Unfortunately, social image is so important that it sometimes affects the behavior of people in a negative manner. This is fittingly brought out in Margaret Atwood’s Lusus Naturae. Atwood relates the story of a young woman struck by a mysterious disfiguring malady, which leads her family to fake her death to avoid social stigma. The family understands that if word were to get out of the terrifying condition into which their daughter has descended, they would likely be collectively shunned. The girl’s elder sister would also lack a suitor, and they would all end up unhappy. Although the mysterious illness only affects one of them, it is obvious that their society would automatically have a negative perception of every member of the family simply by extension. This fear of being shunned somewhat forces their hand. It also demonstrates a correlation between societal image and fear in the reverse. Rather than people fearing someone or something because of what they think of it, in this case the individuals that would be feared are afraid of being feared.

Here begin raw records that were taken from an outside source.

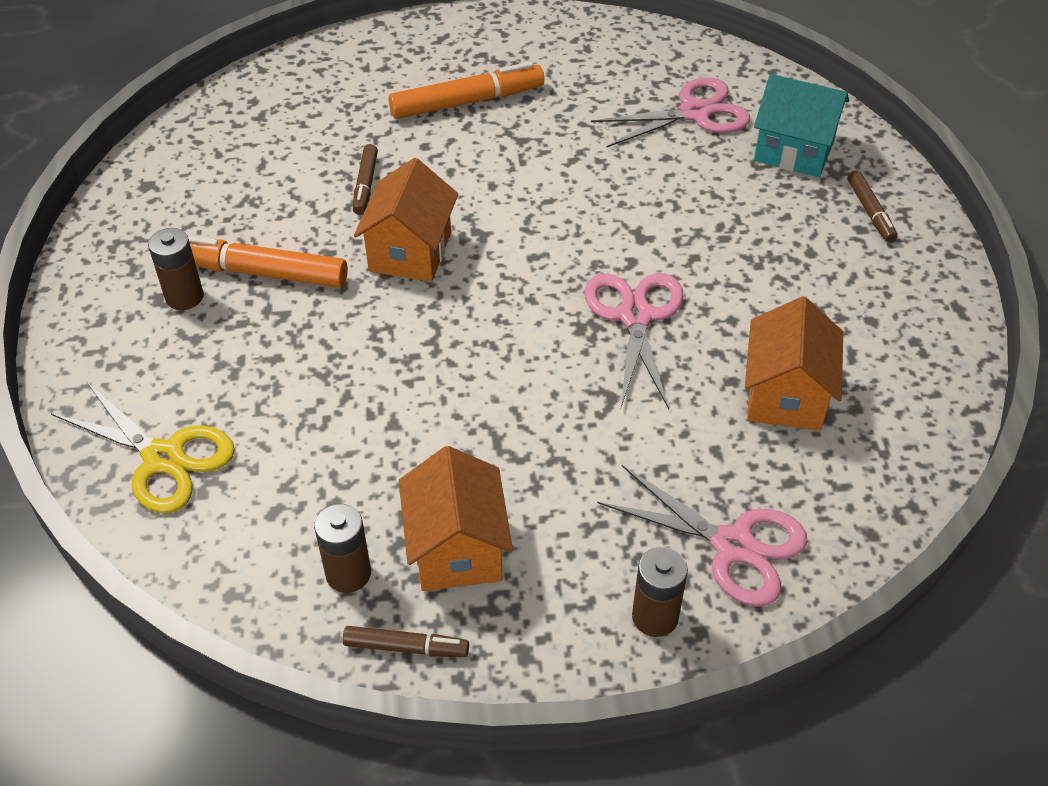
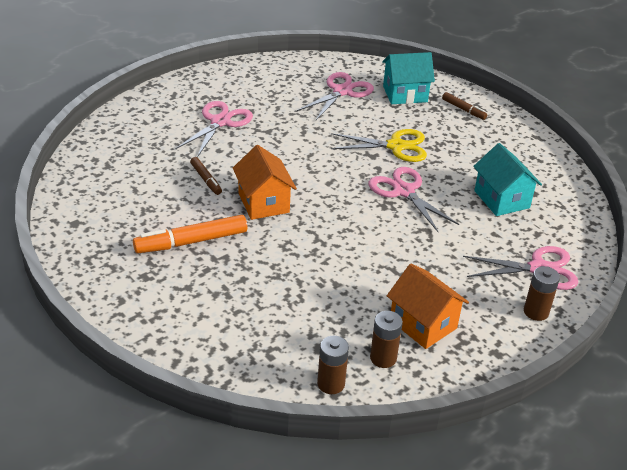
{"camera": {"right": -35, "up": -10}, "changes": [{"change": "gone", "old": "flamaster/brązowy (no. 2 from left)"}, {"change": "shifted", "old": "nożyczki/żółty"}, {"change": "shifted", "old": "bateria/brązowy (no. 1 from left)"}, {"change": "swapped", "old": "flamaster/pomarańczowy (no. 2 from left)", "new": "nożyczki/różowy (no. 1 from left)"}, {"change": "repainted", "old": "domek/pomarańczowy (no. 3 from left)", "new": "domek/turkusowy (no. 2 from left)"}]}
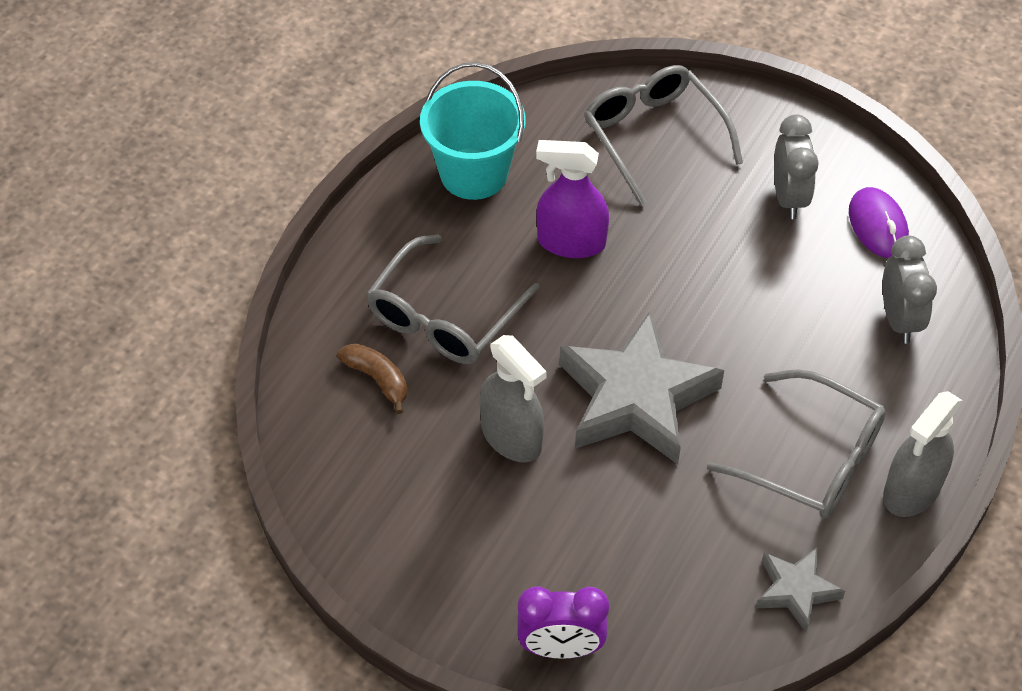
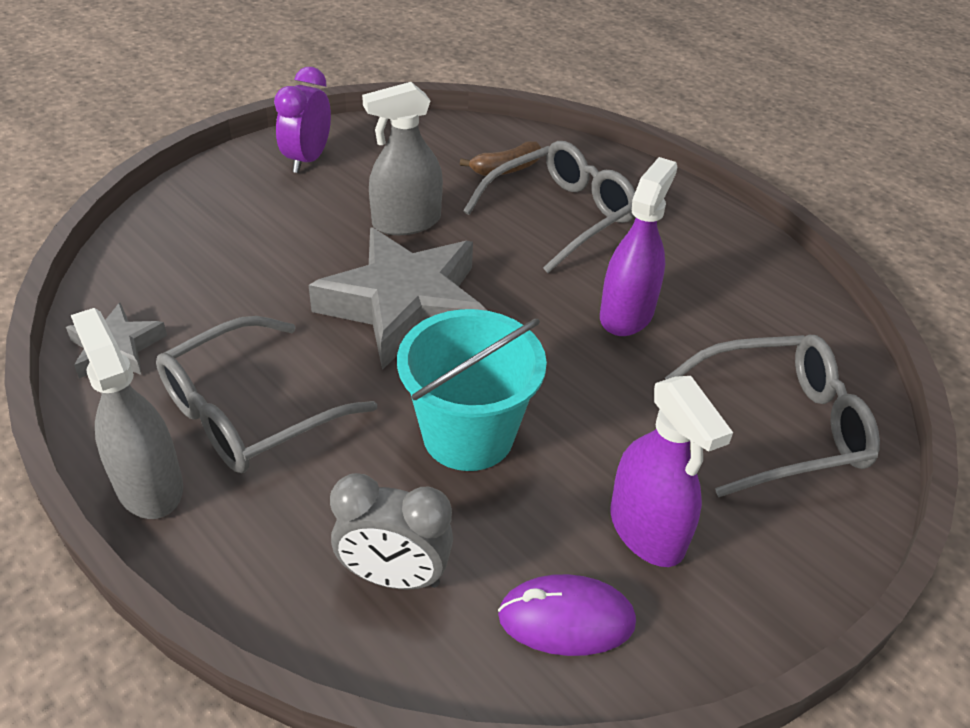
{"camera": {"right": 105, "up": -10}, "changes": [{"change": "shifted", "old": "wiadro/turkusowy"}, {"change": "shifted", "old": "budzik/fioletowy"}, {"change": "swapped", "old": "budzik/szary (no. 1 from left)", "new": "spryskiwacz/fioletowy (no. 2 from left)"}, {"change": "rotated", "old": "okulary/szary (no. 1 from left in the first image)", "degrees": 90}]}
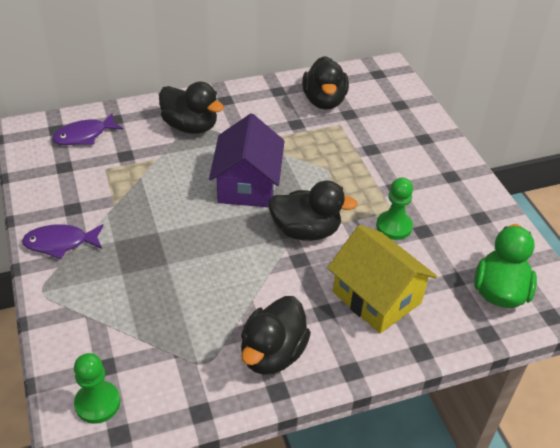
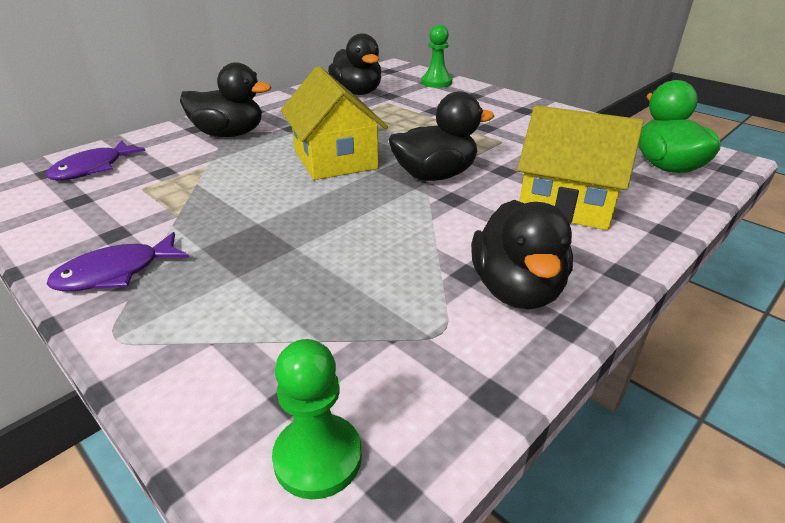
{"camera": {"right": -25, "up": -10}, "changes": [{"change": "shifted", "old": "pionek/zielony (no. 2 from left)"}, {"change": "repainted", "old": "domek/fioletowy", "new": "domek/żółty (no. 1 from left)"}]}
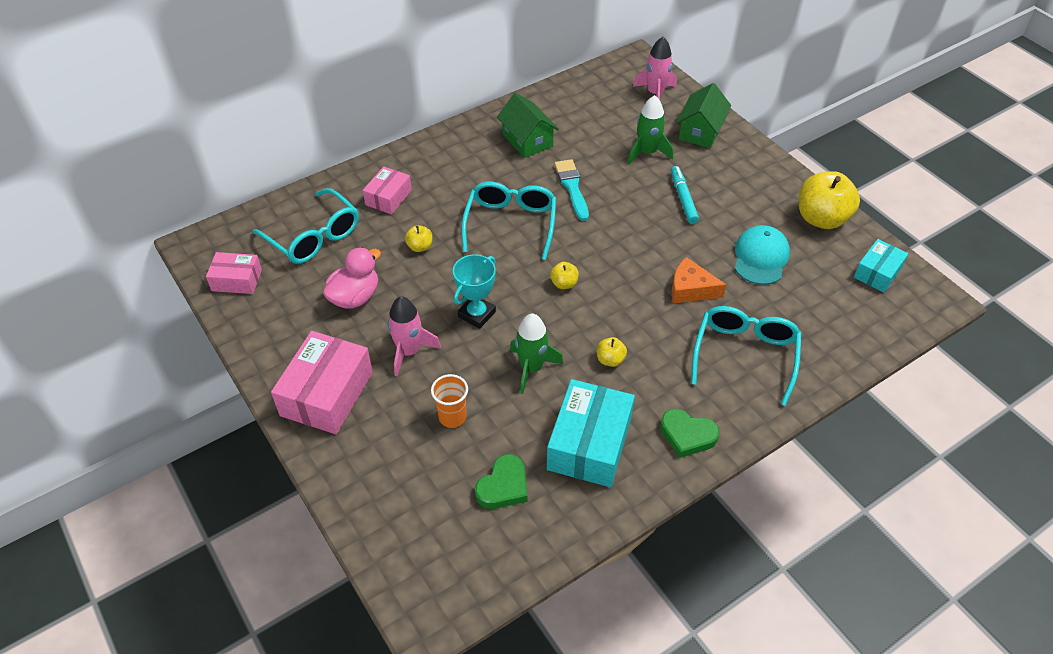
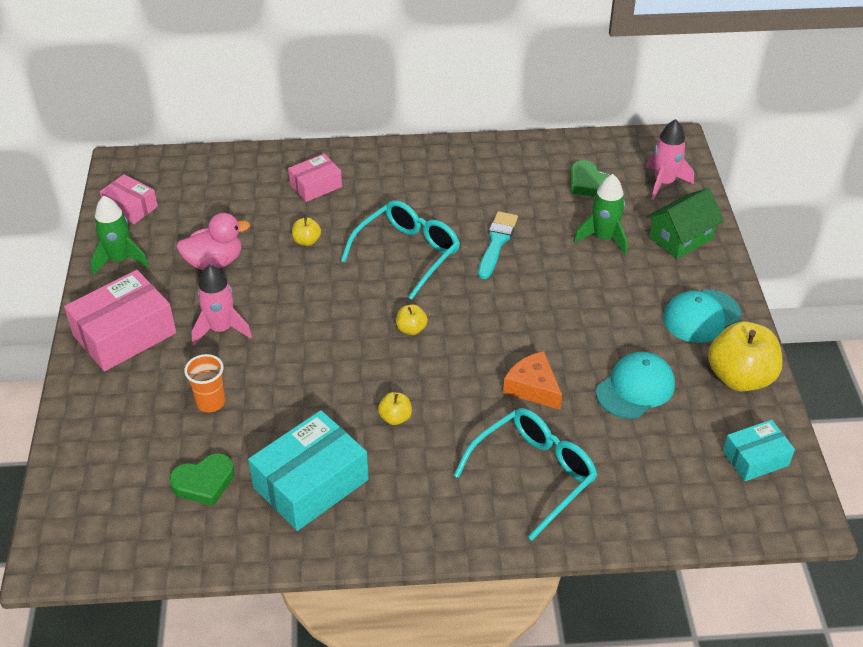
{"camera": {"right": 30, "up": -5}, "changes": [{"change": "gone", "old": "okulary/turkusowy (no. 1 from left)"}, {"change": "gone", "old": "puchar/turkusowy"}, {"change": "gone", "old": "domek/zielony (no. 1 from left)"}, {"change": "gone", "old": "flamaster/turkusowy"}, {"change": "new", "new": "czapka/turkusowy (no. 2 from left)"}, {"change": "shifted", "old": "rakieta/zielony (no. 1 from left)"}, {"change": "shifted", "old": "serce/zielony (no. 2 from left)"}]}
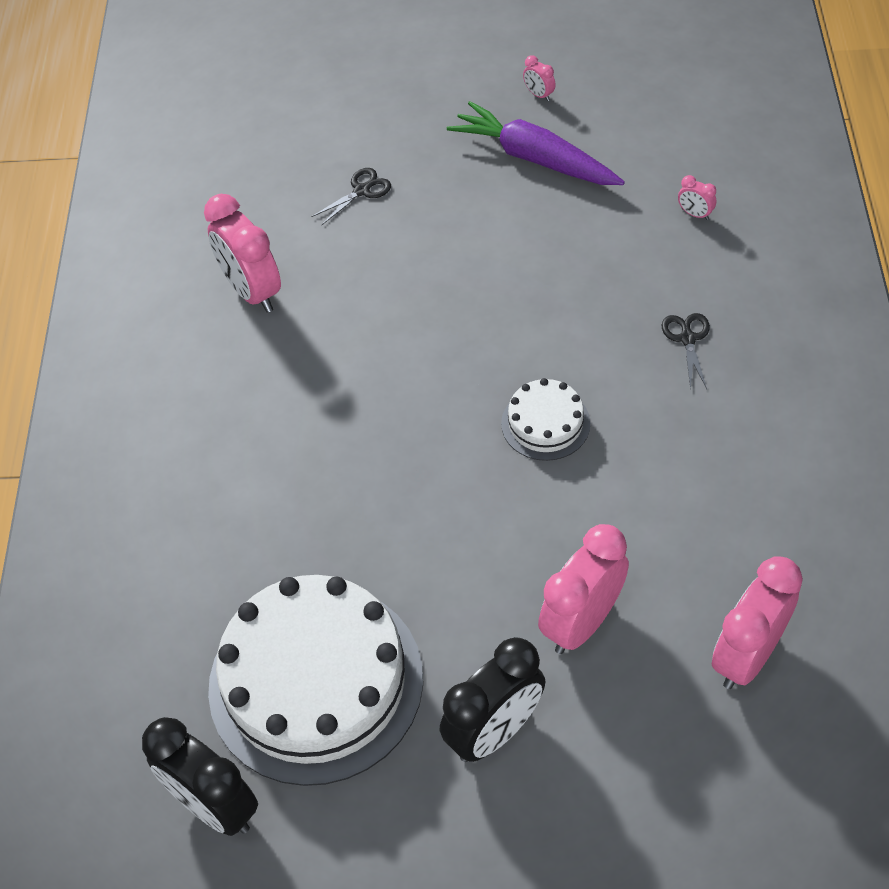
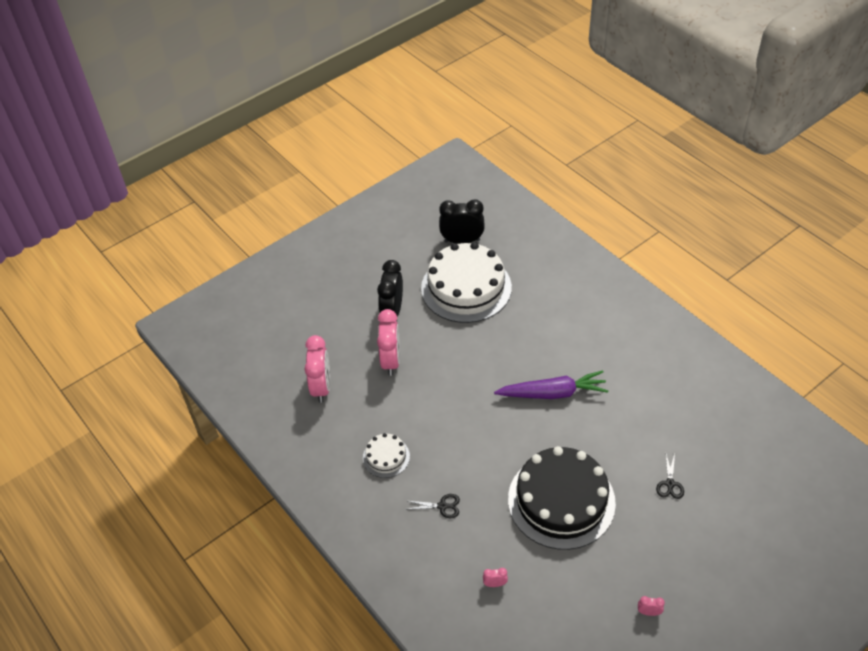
{"camera": {"right": 140, "up": -5}, "changes": [{"change": "gone", "old": "budzik/różowy (no. 1 from left)"}, {"change": "new", "new": "tort/czarny"}, {"change": "shifted", "old": "marchewka/fioletowy"}, {"change": "shifted", "old": "tort/biały (no. 2 from left in the first image)", "new": "tort/biały (no. 1 from left)"}, {"change": "rotated", "old": "nożyczki/czarny (no. 2 from left in the first image)", "degrees": -45}]}
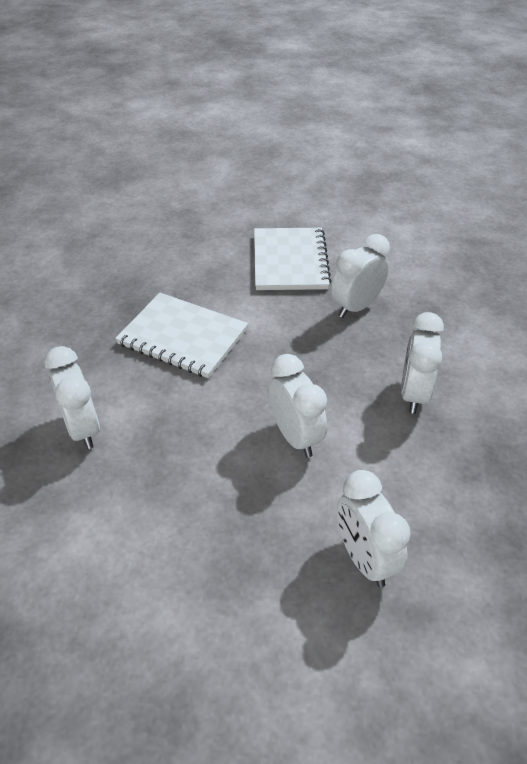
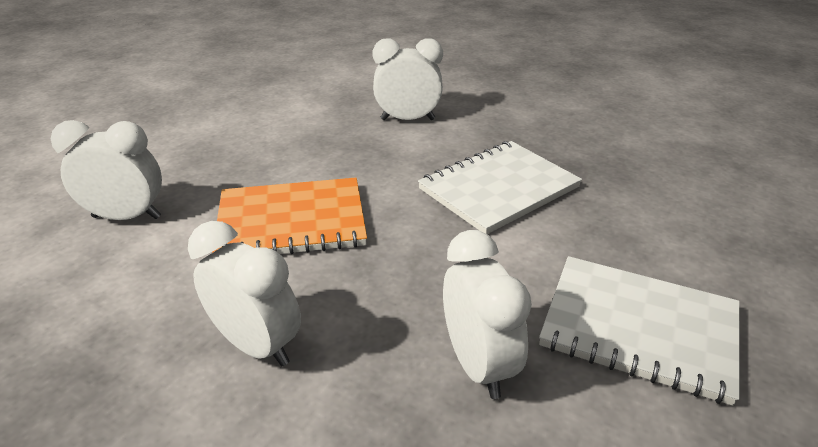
{"camera": {"right": 115, "up": -10}, "changes": [{"change": "swapped", "old": "budzik/biały (no. 2 from left)", "new": "zeszyt/pomarańczowy"}]}
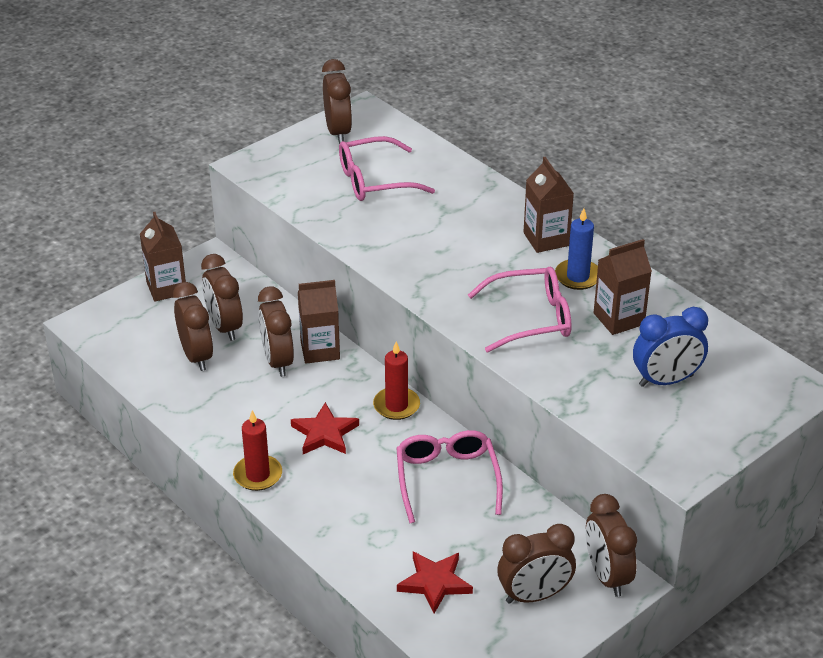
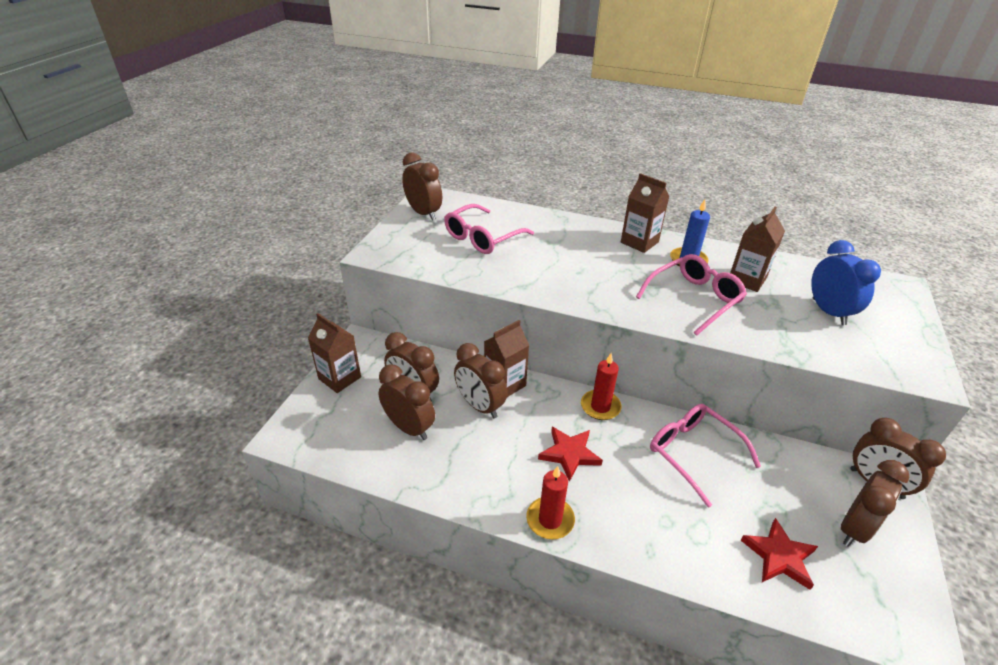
{"camera": {"right": -30, "up": 0}, "changes": [{"change": "rotated", "old": "budzik/niebieski", "degrees": -60}]}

Similarly, the narrator, who is the woman with the strange disease, also understands how society works and how the ailment makes her susceptible to victimization due to the image people might have of her. This illustrates a changing self-image and the subsequent emergence of an apparent self-hate. When her grandmother suggests that her happiness be sacrificed for the sake of her sister’s, she readily agrees (Atwood 5). In part because she wants to be helpful, in part because her family’s perception of her has diminished the value she sees in herself. She comes to fear other people, because of her self-image and her under understanding that other people would almost certainly dislike her for looking like she does (Naimon 140). This change in self-image is accurately demonstrated in her admission that, “I could not see myself. I saw something, but that something was not myself” (Atwood 8). In the end, however, as the mob marches towards her house to kill her, she expresses a degree of acceptance of both herself and her fate.

All four short stories prove beyond any measure of doubt that fear is inherently linked to image, especially in literature. Although self-image and the view that individuals have on a person are both significant, societal image appears to bear the most weight in motivating fear within a people. The stories show that this form of perception has the capacity to cause fear not only in the people witnessing a particular phenomenon or threat, but also on people that inadvertently cause an unpopular phenomenon or pose an apparent threat. Individuals should therefore take time to examine perceived threats and evaluate whether they are indeed what they at first appear to be.